(DATA)
────────────────
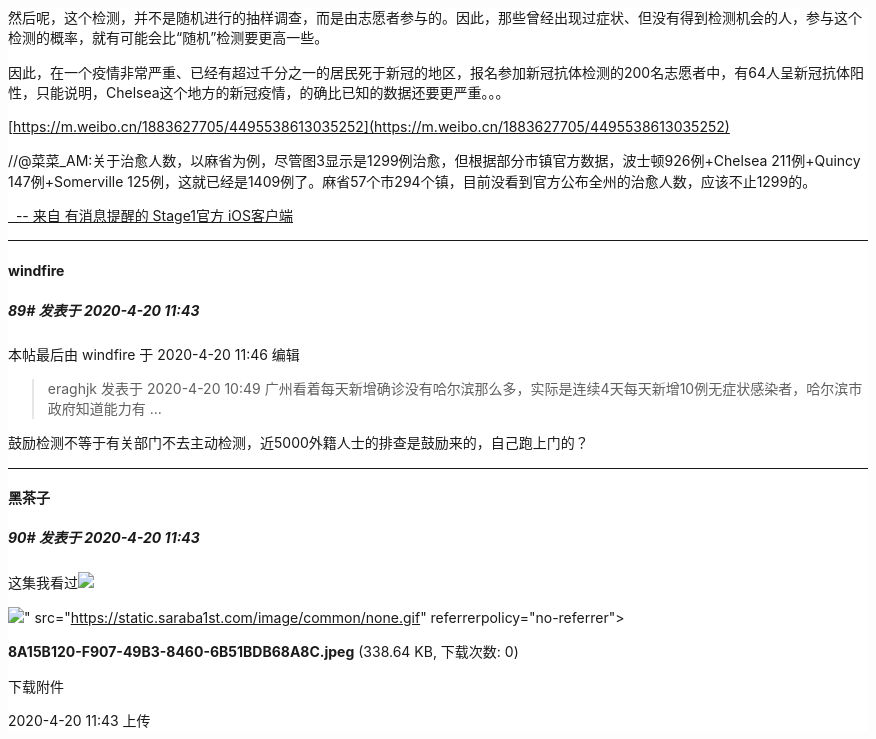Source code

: 然后呢，这个检测，并不是随机进行的抽样调查，而是由志愿者参与的。因此，那些曾经出现过症状、但没有得到检测机会的人，参与这个检测的概率，就有可能会比“随机”检测要更高一些。

因此，在一个疫情非常严重、已经有超过千分之一的居民死于新冠的地区，报名参加新冠抗体检测的200名志愿者中，有64人呈新冠抗体阳性，只能说明，Chelsea这个地方的新冠疫情，的确比已知的数据还要更严重。。。


[https://m.weibo.cn/1883627705/4495538613035252](https://m.weibo.cn/1883627705/4495538613035252)


//@菜菜_AM:关于治愈人数，以麻省为例，尽管图3显示是1299例治愈，但根据部分市镇官方数据，波士顿926例+Chelsea 211例+Quincy 147例+Somerville 125例，这就已经是1409例了。麻省57个市294个镇，目前没看到官方公布全州的治愈人数，应该不止1299的。

[  -- 来自 有消息提醒的 Stage1官方 iOS客户端](https://itunes.apple.com/fi/app/saraba1st/id1221237470?mt=8)







*****

####  windfire  
##### 89#       发表于 2020-4-20 11:43



 本帖最后由 windfire 于 2020-4-20 11:46 编辑 
<blockquote>eraghjk 发表于 2020-4-20 10:49
广州看着每天新增确诊没有哈尔滨那么多，实际是连续4天每天新增10例无症状感染者，哈尔滨市政府知道能力有 ...</blockquote>

鼓励检测不等于有关部门不去主动检测，近5000外籍人士的排查是鼓励来的，自己跑上门的？







*****

####  黑茶子  
##### 90#       发表于 2020-4-20 11:43




这集我看过<img src="https://static.saraba1st.com/image/smiley/face2017/067.png" referrerpolicy="no-referrer"> 


<img src="https://img.saraba1st.com/forum/202004/20/114321yl6u9gkrka78q7k7.jpeg" referrerpolicy="no-referrer">" src="https://static.saraba1st.com/image/common/none.gif" referrerpolicy="no-referrer">


<strong>8A15B120-F907-49B3-8460-6B51BDB68A8C.jpeg</strong> (338.64 KB, 下载次数: 0)

下载附件

2020-4-20 11:43 上传










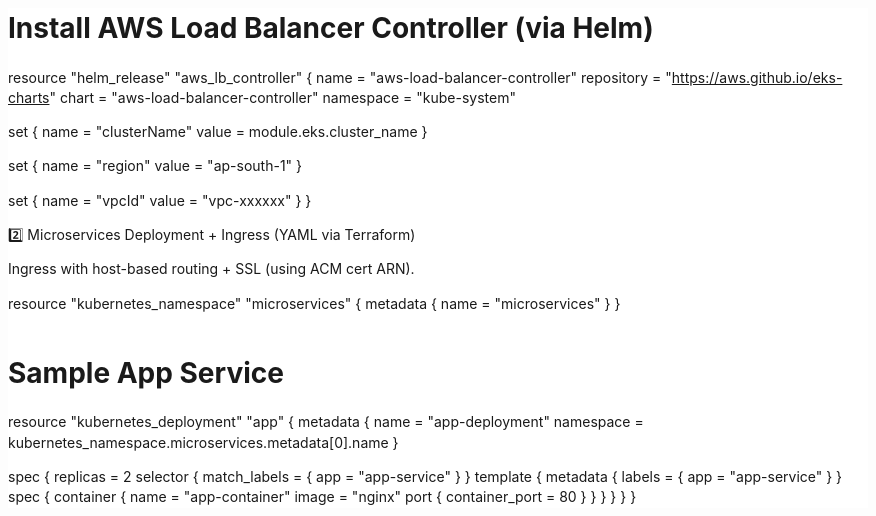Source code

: # Install AWS Load Balancer Controller (via Helm)
resource "helm_release" "aws_lb_controller" {
  name       = "aws-load-balancer-controller"
  repository = "https://aws.github.io/eks-charts"
  chart      = "aws-load-balancer-controller"
  namespace  = "kube-system"

  set {
    name  = "clusterName"
    value = module.eks.cluster_name
  }

  set {
    name  = "region"
    value = "ap-south-1"
  }

  set {
    name  = "vpcId"
    value = "vpc-xxxxxx"
  }
}



2️⃣ Microservices Deployment + Ingress (YAML via Terraform)

Ingress with host-based routing + SSL (using ACM cert ARN).


resource "kubernetes_namespace" "microservices" {
  metadata {
    name = "microservices"
  }
}

# Sample App Service
resource "kubernetes_deployment" "app" {
  metadata {
    name      = "app-deployment"
    namespace = kubernetes_namespace.microservices.metadata[0].name
  }

  spec {
    replicas = 2
    selector {
      match_labels = { app = "app-service" }
    }
    template {
      metadata {
        labels = { app = "app-service" }
      }
      spec {
        container {
          name  = "app-container"
          image = "nginx"
          port {
            container_port = 80
          }
        }
      }
    }
  }
}
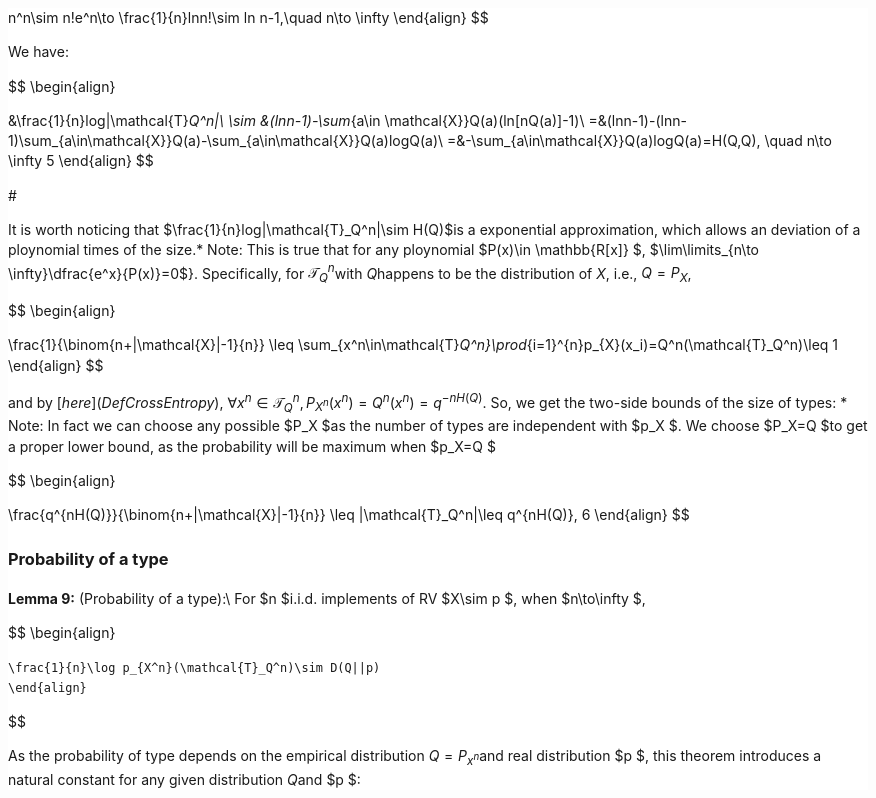 n^n\sim n!e^n\to \frac{1}{n}lnn!\sim ln n-1,\quad n\to \infty
\end{align}
$$

We have:

$$
\begin{align}

&\frac{1}{n}log|\mathcal{T}_Q^n|\\
\sim &(lnn-1)-\sum_{a\in \mathcal{X}}Q(a)(ln[nQ(a)]-1)\\
=&(lnn-1)-(lnn-1)\sum_{a\in\mathcal{X}}Q(a)-\sum_{a\in\mathcal{X}}Q(a)logQ(a)\\
=&-\sum_{a\in\mathcal{X}}Q(a)logQ(a)=H(Q,Q), \quad n\to \infty <a id="entr">5</a>
\end{align}
$$

\#

It is worth noticing that $\frac{1}{n}log|\mathcal{T}_Q^n|\sim H(Q)$is a exponential approximation, which allows an deviation of a ploynomial times of the size.* Note: This is true that for any ploynomial $P(x)\in \mathbb{R[x]} $, $\lim\limits_{n\to \infty}\dfrac{e^x}{P(x)}=0$}.
Specifically, for $\mathcal{T}_Q^n$with $Q$happens to be the distribution of $X$, i.e., $Q=P_X$,

$$
\begin{align}

\frac{1}{\binom{n+|\mathcal{X}|-1}{n}} \leq \sum_{x^n\in\mathcal{T}_Q^n}\prod_{i=1}^{n}p_{X}(x_i)=Q^n(\mathcal{T}_Q^n)\leq 1
\end{align}
$$

and by $[here](Def Cross Entropy)$, $\forall x^n\in \mathcal{T}_Q^n, P_{X^n}(x^n)=Q^n(x^n)=q^{-nH(Q)}$. So, we get the two-side bounds of the size of types: * Note: In fact we can choose any possible $P_X $as the number of types are independent with $p_X $.  We choose $P_X=Q $to get a proper lower bound, as the probability will be maximum when $p_X=Q $

$$
\begin{align}

\frac{q^{nH(Q)}}{\binom{n+|\mathcal{X}|-1}{n}} \leq |\mathcal{T}_Q^n|\leq q^{nH(Q)}, <a id="specsize">6</a>
\end{align}
$$

### Probability of a type

**Lemma 9:**
(Probability of a type):\\ For $n $i.i.d. implements of RV $X\sim p $, when $n\to\infty $,

$$
\begin{align}

	\frac{1}{n}\log p_{X^n}(\mathcal{T}_Q^n)\sim D(Q||p)
	\end{align}
$$

As the probability of type depends on the empirical distribution $Q=P_{x^n}$and real distribution $p $, this theorem introduces a natural constant for any given distribution $Q$and $p $:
────────────────
(YOUR ASSIGNMENT) Pick out each line of the material above that contains the word "value", and copy those lines.

(TASK ANSWER)
    value = module.eks.cluster_name
    value = "ap-south-1"
    value = "vpc-xxxxxx"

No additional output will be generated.